The second reason is that the State of Israel is now facing its most difficult hour. The Prime Minister has recently claimed that Israel is at war on seven fronts. Just a few days ago, Iran has threatened to declare a war of annihilation upon Israel if we attack to the north; in the south and north of Israel, entire communities have been uprooted and need to return to their homes; the war is still raging in the south, and many hostages have not yet returned from Gaza. How is it, then, that amid all this, the Knesset and Israeli government see fit to handle the “urgent” problem of incitement to terrorism by university professors, a problem that does not actually exist?

There is no other option but to conclude that someone up there decided that now is the right time to deal with academia. It is from the academia that critics of the government emerge; it is from the academia that criticism of the legal reform came; and it is now time to settle the score. This is the eighth front that needs to be opened.

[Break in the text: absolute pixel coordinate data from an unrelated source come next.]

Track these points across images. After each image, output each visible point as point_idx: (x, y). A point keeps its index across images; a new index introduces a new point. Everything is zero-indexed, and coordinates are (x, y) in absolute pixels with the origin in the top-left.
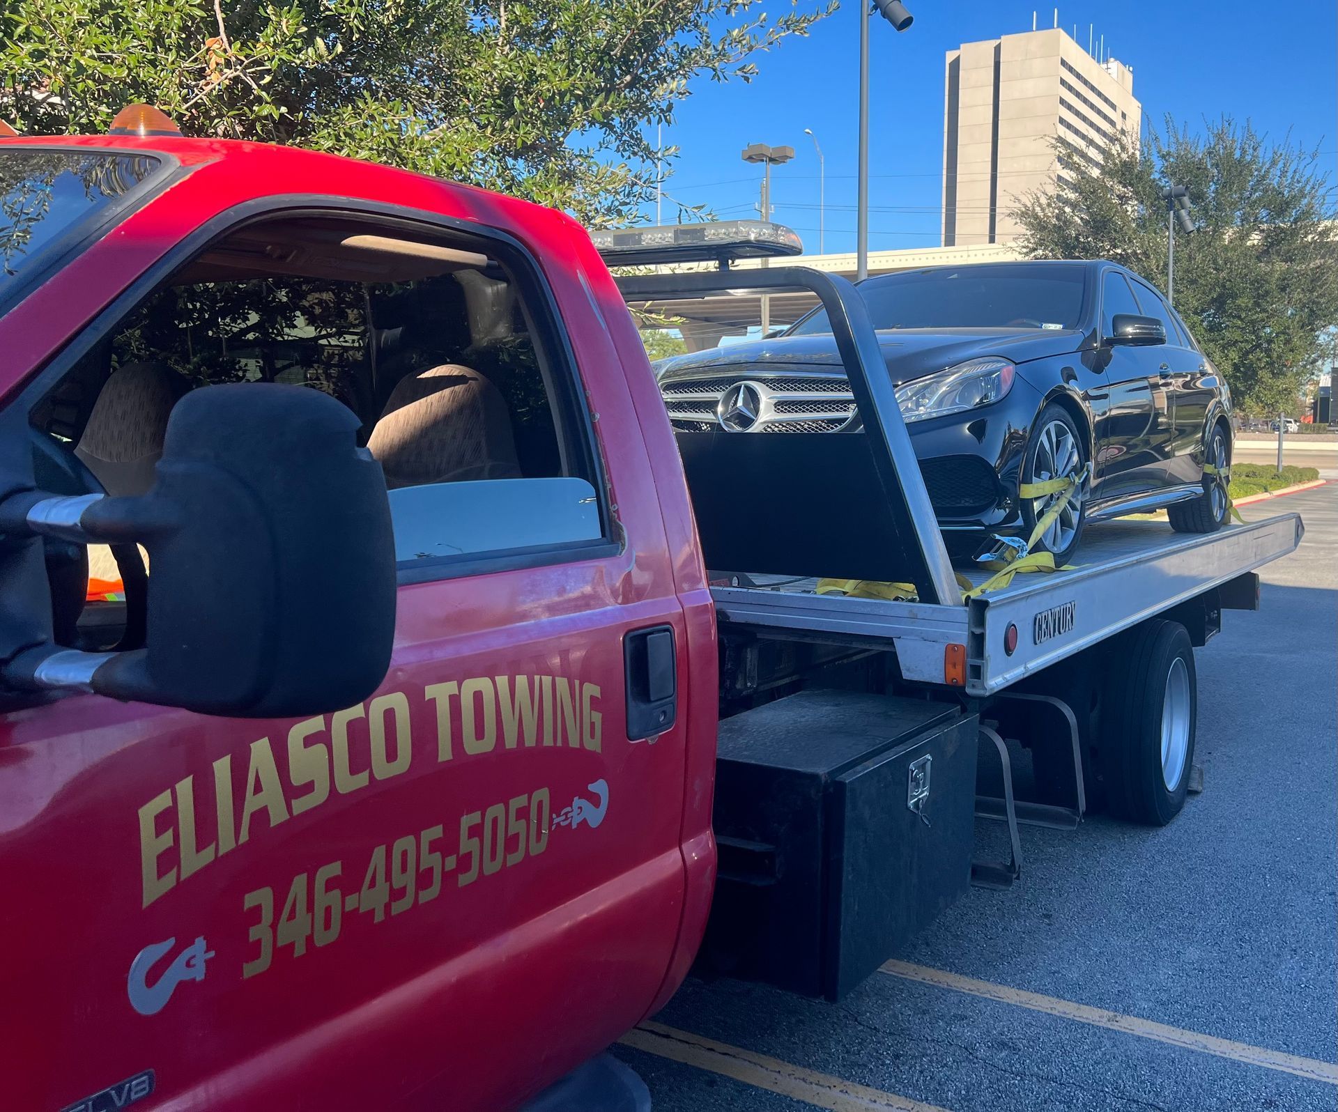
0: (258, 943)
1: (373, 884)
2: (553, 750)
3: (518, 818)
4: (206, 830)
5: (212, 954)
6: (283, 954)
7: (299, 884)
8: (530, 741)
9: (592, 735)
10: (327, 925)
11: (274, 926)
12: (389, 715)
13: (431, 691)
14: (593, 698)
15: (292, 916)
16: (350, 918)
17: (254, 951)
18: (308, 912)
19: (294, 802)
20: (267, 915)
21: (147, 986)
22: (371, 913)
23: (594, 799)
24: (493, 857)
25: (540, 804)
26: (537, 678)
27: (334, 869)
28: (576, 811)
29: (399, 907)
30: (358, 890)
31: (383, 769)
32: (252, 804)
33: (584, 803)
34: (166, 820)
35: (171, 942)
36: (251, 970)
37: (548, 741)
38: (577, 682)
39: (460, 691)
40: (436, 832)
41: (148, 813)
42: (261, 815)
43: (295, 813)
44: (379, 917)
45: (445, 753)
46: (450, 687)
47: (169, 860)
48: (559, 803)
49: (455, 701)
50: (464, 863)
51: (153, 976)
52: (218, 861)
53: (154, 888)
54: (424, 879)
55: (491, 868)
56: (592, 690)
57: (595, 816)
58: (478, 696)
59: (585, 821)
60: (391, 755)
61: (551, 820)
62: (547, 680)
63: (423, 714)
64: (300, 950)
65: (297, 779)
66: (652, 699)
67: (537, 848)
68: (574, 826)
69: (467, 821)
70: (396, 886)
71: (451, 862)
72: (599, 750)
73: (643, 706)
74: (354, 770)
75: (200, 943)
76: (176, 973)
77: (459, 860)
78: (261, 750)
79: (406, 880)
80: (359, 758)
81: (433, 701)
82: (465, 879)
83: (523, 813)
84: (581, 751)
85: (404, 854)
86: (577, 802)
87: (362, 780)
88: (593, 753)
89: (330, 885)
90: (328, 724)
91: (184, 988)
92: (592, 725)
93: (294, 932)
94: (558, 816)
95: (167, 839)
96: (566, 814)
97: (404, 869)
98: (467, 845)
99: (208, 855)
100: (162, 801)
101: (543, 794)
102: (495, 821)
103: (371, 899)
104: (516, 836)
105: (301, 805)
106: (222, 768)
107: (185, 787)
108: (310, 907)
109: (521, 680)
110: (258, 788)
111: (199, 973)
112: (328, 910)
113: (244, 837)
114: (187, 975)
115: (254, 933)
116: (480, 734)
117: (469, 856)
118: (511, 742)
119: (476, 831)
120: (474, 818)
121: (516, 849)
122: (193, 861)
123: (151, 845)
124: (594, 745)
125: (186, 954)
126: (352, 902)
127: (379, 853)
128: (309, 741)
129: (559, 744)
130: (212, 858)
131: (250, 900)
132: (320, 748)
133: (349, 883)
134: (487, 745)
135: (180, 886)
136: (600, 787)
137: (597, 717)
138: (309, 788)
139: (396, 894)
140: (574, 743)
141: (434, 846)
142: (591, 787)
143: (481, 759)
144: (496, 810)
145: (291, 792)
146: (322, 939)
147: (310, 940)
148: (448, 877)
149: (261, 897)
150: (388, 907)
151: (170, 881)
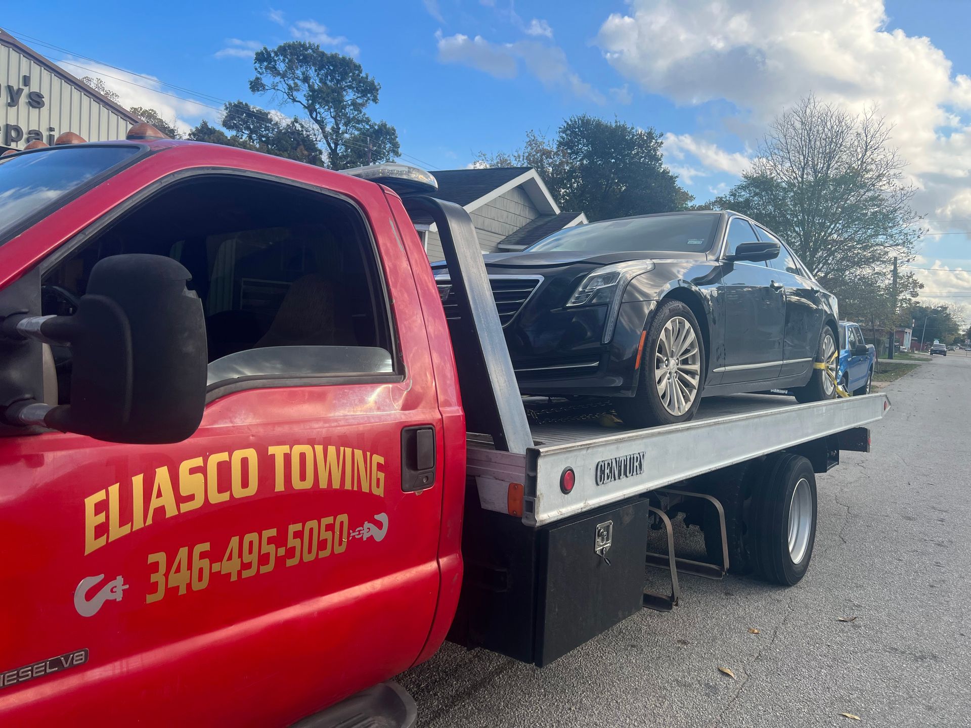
0: (156, 583)
1: (230, 558)
2: (351, 493)
3: (327, 530)
4: (126, 515)
5: (127, 587)
6: (172, 592)
7: (183, 552)
8: (336, 485)
9: (378, 486)
10: (200, 579)
11: (166, 575)
12: (245, 462)
13: (272, 450)
14: (379, 464)
15: (178, 570)
16: (214, 576)
17: (154, 588)
18: (188, 570)
19: (181, 505)
20: (163, 568)
21: (86, 601)
22: (229, 575)
23: (379, 525)
24: (310, 551)
25: (342, 523)
26: (342, 449)
27: (206, 547)
28: (366, 530)
29: (246, 574)
30: (221, 560)
31: (239, 492)
32: (155, 503)
33: (371, 525)
34: (102, 507)
35: (102, 576)
36: (151, 599)
37: (348, 486)
38: (368, 454)
39: (291, 452)
40: (273, 532)
41: (90, 502)
42: (161, 510)
43: (182, 511)
44: (234, 578)
45: (280, 486)
46: (285, 449)
47: (102, 529)
48: (355, 524)
49: (287, 458)
50: (291, 553)
51: (90, 595)
52: (133, 535)
53: (92, 544)
54: (264, 559)
55: (308, 558)
56: (378, 459)
57: (380, 535)
58: (303, 456)
59: (371, 537)
60: (245, 484)
61: (349, 534)
62: (349, 451)
63: (266, 463)
64: (183, 591)
65: (184, 492)
66: (419, 468)
67: (340, 550)
68: (365, 539)
69: (293, 528)
70: (246, 560)
71: (282, 551)
72: (382, 495)
73: (413, 472)
74: (221, 490)
75: (120, 580)
76: (104, 595)
77: (287, 551)
78: (162, 474)
79: (254, 558)
80: (224, 484)
81: (273, 456)
82: (290, 563)
83: (330, 527)
84: (370, 494)
85: (251, 543)
86: (367, 524)
87: (225, 497)
88: (379, 497)
89: (203, 555)
90: (205, 462)
91: (108, 604)
92: (378, 480)
93: (179, 580)
94: (354, 531)
95: (101, 518)
96: (359, 531)
97: (251, 552)
98: (292, 542)
99: (126, 529)
100: (100, 496)
101: (344, 518)
102: (311, 530)
103: (229, 567)
104: (325, 541)
105: (186, 507)
106: (138, 481)
107: (114, 489)
108: (190, 567)
109: (332, 449)
110: (159, 495)
111: (118, 596)
112: (201, 570)
113: (149, 521)
114: (111, 597)
115: (154, 578)
116: (303, 477)
117: (294, 548)
118: (323, 485)
119: (299, 535)
120: (298, 527)
121: (325, 549)
122: (117, 532)
123: (92, 520)
124: (379, 492)
125: (111, 585)
126: (216, 567)
127: (235, 541)
128: (193, 471)
129: (355, 488)
130: (129, 531)
131: (152, 558)
132: (200, 476)
133: (215, 555)
134: (308, 484)
135: (108, 545)
136: (383, 517)
137: (382, 476)
138: (191, 498)
139: (246, 566)
140: (365, 489)
141: (270, 540)
142: (377, 517)
143: (303, 493)
144: (312, 524)
145: (180, 499)
146: (197, 586)
147: (189, 586)
148: (280, 561)
149: (159, 557)
150: (239, 573)
151: (102, 541)
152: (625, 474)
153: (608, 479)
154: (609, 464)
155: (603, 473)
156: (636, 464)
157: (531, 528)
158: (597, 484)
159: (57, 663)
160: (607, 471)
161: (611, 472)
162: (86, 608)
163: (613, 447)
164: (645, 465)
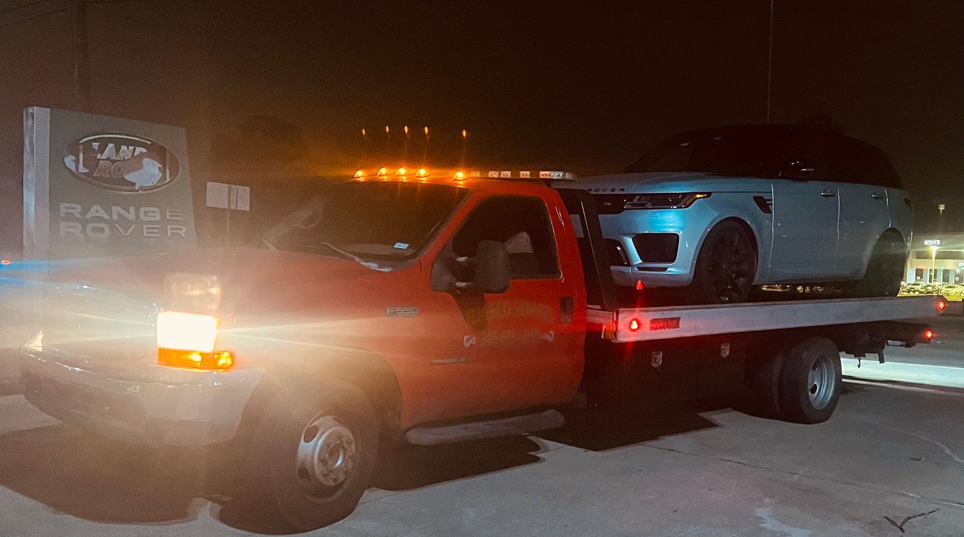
23: (550, 335)
33: (548, 335)
35: (469, 336)
51: (468, 340)
57: (551, 339)
68: (546, 339)
75: (474, 338)
76: (470, 342)
86: (546, 335)
91: (472, 345)
94: (541, 336)
101: (538, 329)
111: (474, 343)
114: (472, 343)
125: (472, 339)
136: (552, 332)
142: (550, 332)
152: (667, 327)
154: (657, 321)
157: (615, 344)
158: (653, 329)
159: (459, 359)
162: (467, 345)
163: (659, 313)
164: (681, 323)
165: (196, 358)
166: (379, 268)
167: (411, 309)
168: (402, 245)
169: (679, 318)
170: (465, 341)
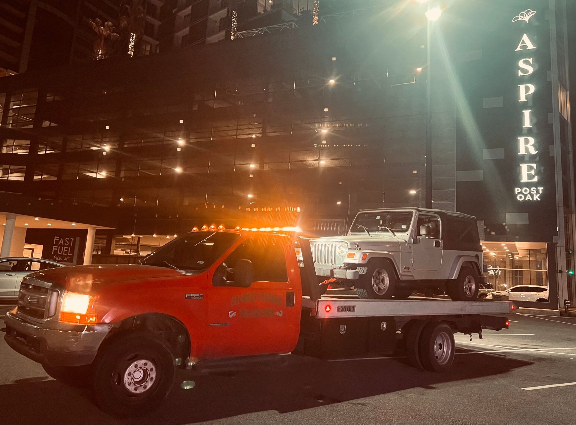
23: (280, 313)
33: (279, 313)
51: (231, 314)
57: (281, 315)
68: (278, 315)
74: (251, 300)
76: (233, 314)
86: (278, 312)
91: (233, 316)
94: (275, 313)
110: (242, 299)
111: (235, 315)
113: (240, 303)
125: (234, 313)
142: (280, 311)
145: (245, 300)
152: (348, 310)
153: (341, 310)
154: (342, 307)
155: (340, 309)
156: (352, 308)
157: (317, 319)
158: (338, 312)
160: (341, 309)
161: (342, 309)
162: (231, 316)
163: (343, 302)
164: (355, 309)
165: (78, 317)
166: (186, 273)
167: (199, 295)
168: (201, 262)
169: (355, 306)
170: (230, 314)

Members of the Knesset, coalition and opposition, I urge you: do not follow this legislation initiative blindly. It pretends to be innocent, but it will become a fatal blow to the independence of Israeli academia. Surely you don’t wish for an obedient academia that is subservient to the government, such as those found in totalitarian countries. Surely you don’t wish for an academia in which professors hold back their opinions, fearing to be misinterpreted. Surely you do not wish for an academia plagued by McCarthyism. Universities are not the enemy. Without an independent academia, we will not be the same, whether in the humanities, in science, or in the strength of our security. I ask that you to deal with the truly acute and existential problems that we face, rather than with those that someone has fabricated out of thin air.